Scylla

Quand la peau rouge, j’offrais mon cul aux mains expertes, bulle de danseuse, grand écart au-dessus de ta bouche, jeux d’insoumise empalée sur un doigt, je regardais ton sexe droit. Je souriais d’avance jusqu’au miel, je ne doutais pas, jamais. Mes seins vers l’horizon, mes éclats de voix impudiques quand ta bouche se faisait vorace, aspirait le bouton rose, quand ta langue s’engouffrait entre mes lèvres, velours contre velours, et tu la tendais au plus profond de moi, et à pleine gorge je jouissais, insolente, sans me soucier de toi. Toi, tu savais. Jamais alors je ne laissais un amant sur sa faim, comme un devoir de jouissance, ou de rendre la politesse, parce que plus tard n’existait pas, c’était maintenant ou jamais, c’était la vague ou l’oubli, la violence ou l’ennui. Nos nuits n’avaient pas de petit matin, il fallait nettoyer ton parfum dans mes cheveux, ton sel entre mes cuisses, rester sage, et raisonnable, foutrement raisonnable. Autant demander à un nuage de chanter.

Quand le cœur pâle, j’offrais mon sein aux mains de l’homme, dans un dévouement bordé de nouilles, chétive créature sauvage, tapie dans un mini nid. Le plaisir me baladait l’âme d’Europe en Scylla, du néant à l’infini. Ça n’a ni tête, dis-tu ? Pense donc.
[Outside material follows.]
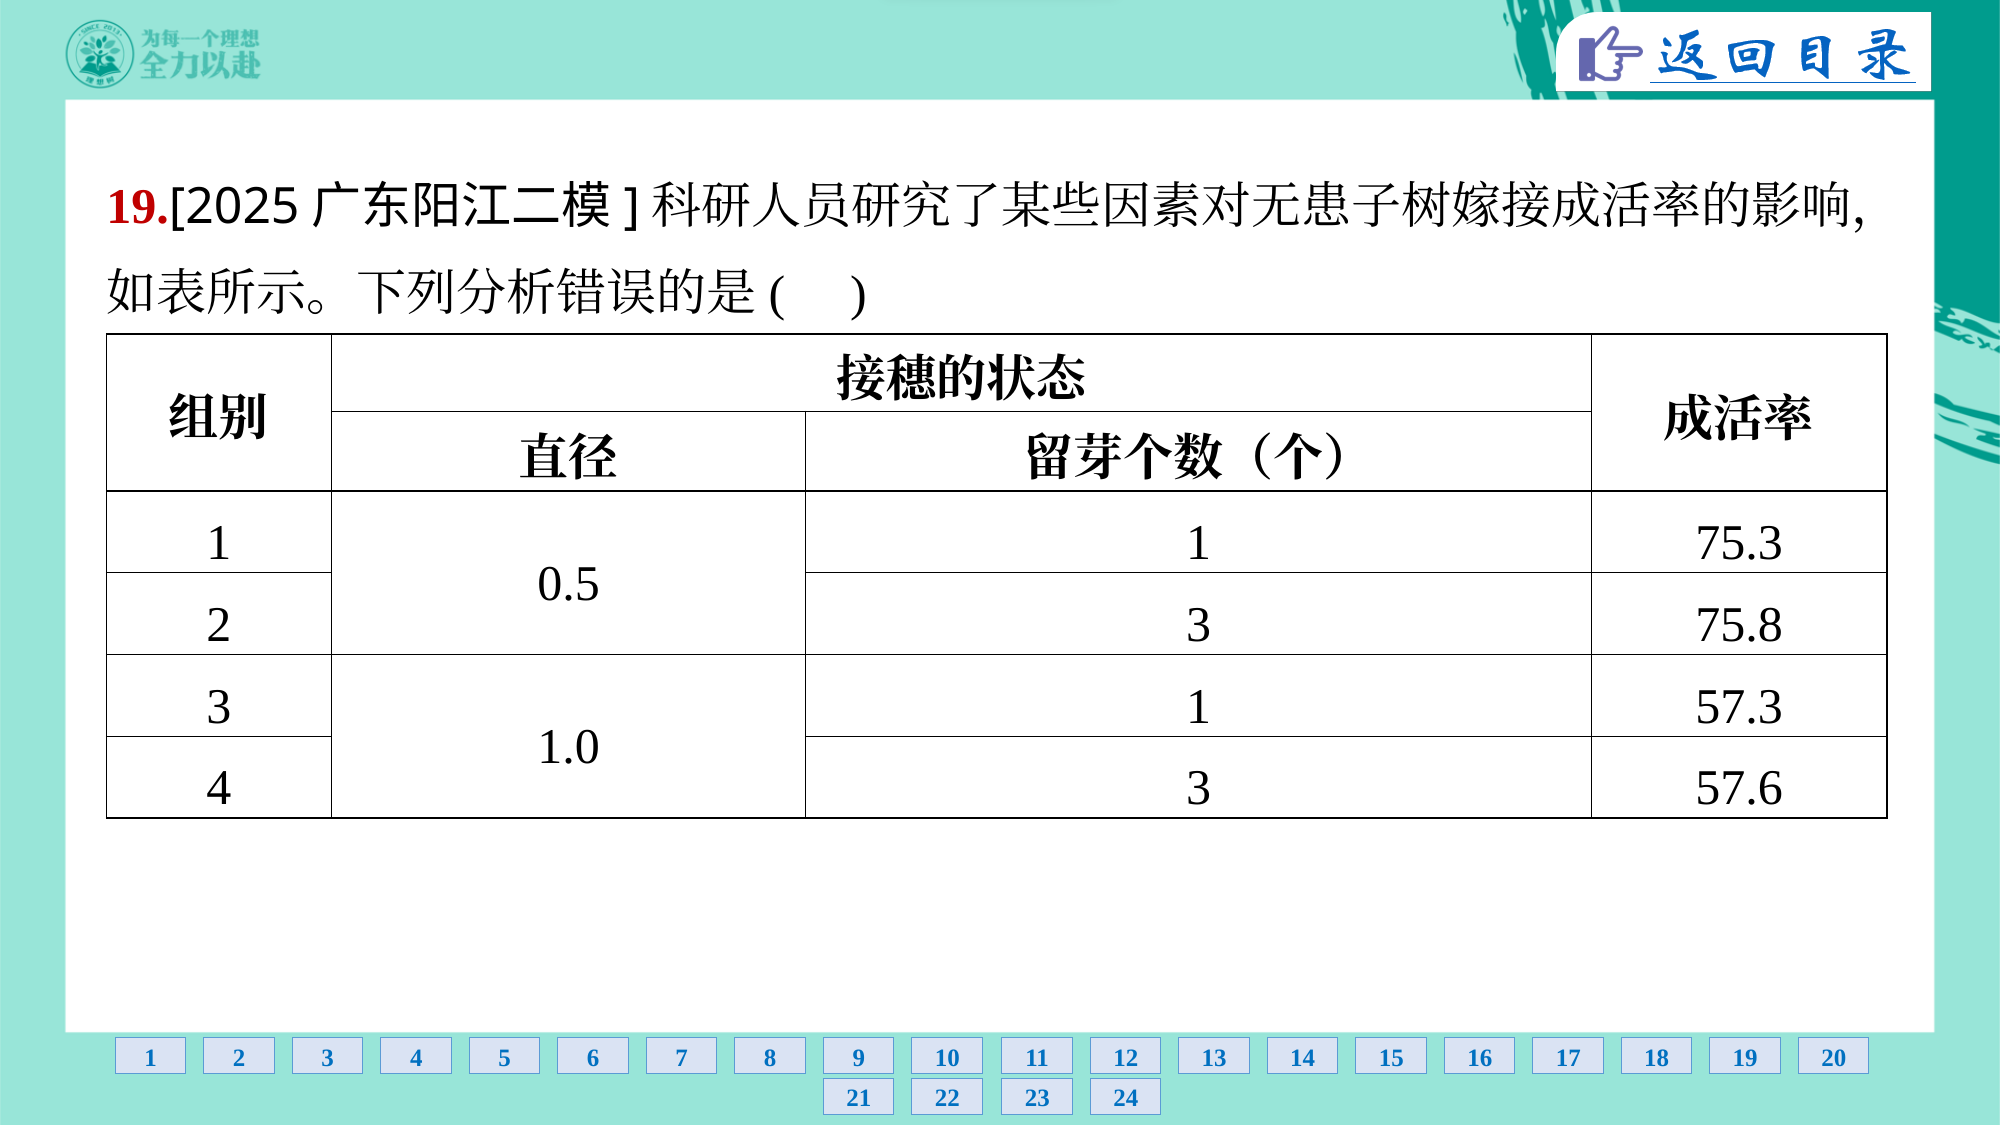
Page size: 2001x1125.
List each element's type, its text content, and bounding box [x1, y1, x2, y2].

picture [0, 0, 2000, 1125]
text_box 19.[2025广东阳江二模]科研人员研究了某些因素对无患子树嫁接成活率的影响， 如表所示。下列分析错误的是( ) [106, 141, 1895, 312]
La queue est là, gonflée, violacée, elle tape, tape, tape au fond de l’antre comme pour réveiller ma folie d’être. Et le fil me retend la colonne, et l’émoi bouscule mon cul. Ce plaisir sournois qui rampe malgré toi, comme un premier frisson, mais non, et le sexe qui se gorge, non, non, et les reins presque douloureux, pas encore, pas déjà, laissez-moi le temps de savourer l’éclat, et la nuque étirée, les yeux vers le ciel puis la nuit, et palpite nymphe, palpite ventre, palpite son sexe aussi, et la goutte de sel première, le souffle court, la voix qui force le passage, han, la sueur sur son front, han, non, la dague se prend pour épée, le foutre de gicler. Laissez-moi un instant encore, je suis au bord du gouffre, je veux plonger, je veux me noyer aussi dans cette spirale chevrotante,  ne voyagez pas seul. Il se détourne et roule comme un sanglier rassasié. Où as-tu vu que la chasse était terminée ? Le cor souffle encore. Recharge, ajuste et tire.

Quand le sein bleu, j’ai croisé l’amour. Oh, fichtre, l’amour. Ça ne te regarde pas. C’est comme l’ivresse de midi, et respirer trop fort, courir au ralenti, quand le Boléro faiblit, les trois accords et pencher la tête pour écouter les fadaises jolies. Et le bleu a viré vert, et puis jaune et rose, et mon genou qui saigne, la banquette de voiture, c’est pas bon pour ma peau. Alors s’embrasser à perdre souffle, se fondre dans sa bouche, devenir l’air, devenir l’eau, se noyer sous la douche et jouir un peu, et tu sens sur ta main l’odeur de la nuit? C’est imaginer des souvenirs, manquer son train à trop sourire, et n’avoir plus assez de temps pour tout écrire. La délicatesse du doigt qui effleure le sein. Les reins tendus, les cuisses ouvertes, la pudeur dans le placard, et les ventres qui dansent, indécent ballet, pointe, pointe petite, et bondis de joie, et même…

Le sperme qui coule entre mes cuisses, et tache le drap. Je ne bougerai pas.

Il y a la douleur, ou la honte parfois, d’avoir été plus que d’être. Sais-tu ce que nous fait ce monde ? Il nous formate, comme on nettoie un disque dur, en gommant ce qui nous définit. Et nous devenons grises, tu sais ? Grises et gris, sans vin, sans bruit. Mais les nuages chantent aujourd’hui, et c’est beau.